▶ **Task 1**: Turn the rows into a Markdown table with the columns Number and Line. Start with the line that contains "scientific name: Pandion haliaetus", go on through the last line of the rows, and leave out any blank lines.

──────

Thomas: I meant “improved” with respect to popular, reader-flattering work. But from a plot perspective, whether or not you share my intellectual dislike of Specialness, one of the chief problems with Special protagonists is they sometimes make it hard for a story to generate dramatic tension. If you stop to think about it, you know someone like Paul is definitely too Special to die and probably too Special to fail at anything important.
Jude: Once again, you’re calling out something true of nearly all protagonists. And surely there’s still dramatic tension in such stories. The trench run in Star Wars is tense and dramatic, even though if you paused the movie back in 1977 and surveyed the audience, probably everyone would admit that Luke won’t be killed and the Death Star will be destroyed somehow.
Thomas: Skilled creators try to surmount this through pacing. If things are moving fast you don’t have time to stop and think. But I mentioned dramatic tension because it’s interesting that Frank Herbert completely eschews most common forms of dramatic tension. For example, the fact that Yueh is the traitor is immediately revealed to the reader, as are the Baron’s secret plans with the Emperor. The Irulan quotes at the beginning of chapters quickly reveal to a somewhat attentive reader that Yueh’s treason will be mostly successful. In the second part of the story, it is even more obvious that Paul triumphs. Paul claims that he sees outcomes of his duel with Jamis where he lies dead, but come on, that’s clearly not going to happen. Paul continues to occasionally think he could die, but mostly even he takes his triumph over the Emperor for granted. What he wants, he tells us, is to find some way to prevent the jihad that will happen afterwards. Yet the Irulan quotes again make that outcome almost entirely clear.

──────

▶ **Task 2**: List every fictional character named in Thomas's final turn of the dialogue about Special protagonists, leaving out those mentioned only by a title.

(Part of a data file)
──────

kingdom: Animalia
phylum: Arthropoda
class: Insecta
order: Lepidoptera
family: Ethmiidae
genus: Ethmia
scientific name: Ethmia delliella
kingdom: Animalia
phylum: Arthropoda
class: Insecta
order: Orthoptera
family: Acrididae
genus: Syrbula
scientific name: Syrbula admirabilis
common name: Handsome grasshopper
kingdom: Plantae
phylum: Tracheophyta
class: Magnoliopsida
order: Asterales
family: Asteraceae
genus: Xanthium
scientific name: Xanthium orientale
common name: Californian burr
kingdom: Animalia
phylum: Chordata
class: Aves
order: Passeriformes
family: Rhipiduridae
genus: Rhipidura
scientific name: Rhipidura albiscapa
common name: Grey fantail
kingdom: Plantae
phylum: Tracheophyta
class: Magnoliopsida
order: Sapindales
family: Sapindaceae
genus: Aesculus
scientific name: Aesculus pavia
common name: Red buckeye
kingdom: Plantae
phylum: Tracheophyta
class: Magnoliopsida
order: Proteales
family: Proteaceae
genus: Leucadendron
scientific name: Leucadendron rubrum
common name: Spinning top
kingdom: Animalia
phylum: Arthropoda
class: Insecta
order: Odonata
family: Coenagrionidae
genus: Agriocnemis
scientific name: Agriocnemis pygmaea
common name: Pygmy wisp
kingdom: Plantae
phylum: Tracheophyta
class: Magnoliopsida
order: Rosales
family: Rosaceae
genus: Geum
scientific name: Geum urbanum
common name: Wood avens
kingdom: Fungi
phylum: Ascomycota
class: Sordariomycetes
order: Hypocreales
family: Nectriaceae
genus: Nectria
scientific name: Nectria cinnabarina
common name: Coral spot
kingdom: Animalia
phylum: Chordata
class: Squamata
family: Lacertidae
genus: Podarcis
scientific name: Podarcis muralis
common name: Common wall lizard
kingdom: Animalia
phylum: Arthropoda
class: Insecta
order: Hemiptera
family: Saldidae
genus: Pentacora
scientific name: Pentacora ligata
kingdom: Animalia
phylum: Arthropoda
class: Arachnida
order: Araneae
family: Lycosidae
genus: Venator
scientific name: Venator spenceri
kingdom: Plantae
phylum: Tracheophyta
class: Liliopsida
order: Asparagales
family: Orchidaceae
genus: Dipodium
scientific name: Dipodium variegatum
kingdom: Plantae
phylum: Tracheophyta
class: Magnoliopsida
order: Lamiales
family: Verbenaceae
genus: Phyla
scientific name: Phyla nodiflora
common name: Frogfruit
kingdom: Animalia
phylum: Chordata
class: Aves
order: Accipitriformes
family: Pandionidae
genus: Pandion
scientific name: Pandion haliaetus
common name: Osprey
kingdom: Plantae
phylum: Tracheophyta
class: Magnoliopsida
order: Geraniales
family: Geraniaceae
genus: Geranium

──────

▶ **Problem solution 1**:
| Number | Line |
|---|---|
| 1 | scientific name: Pandion haliaetus |
| 2 | common name: Osprey |
| 3 | kingdom: Plantae |
| 4 | phylum: Tracheophyta |
| 5 | class: Magnoliopsida |
| 6 | order: Geraniales |
| 7 | family: Geraniaceae |
| 8 | genus: Geranium |

▶ **Problem solution 2**: Yueh, Irulan, Paul, Jamis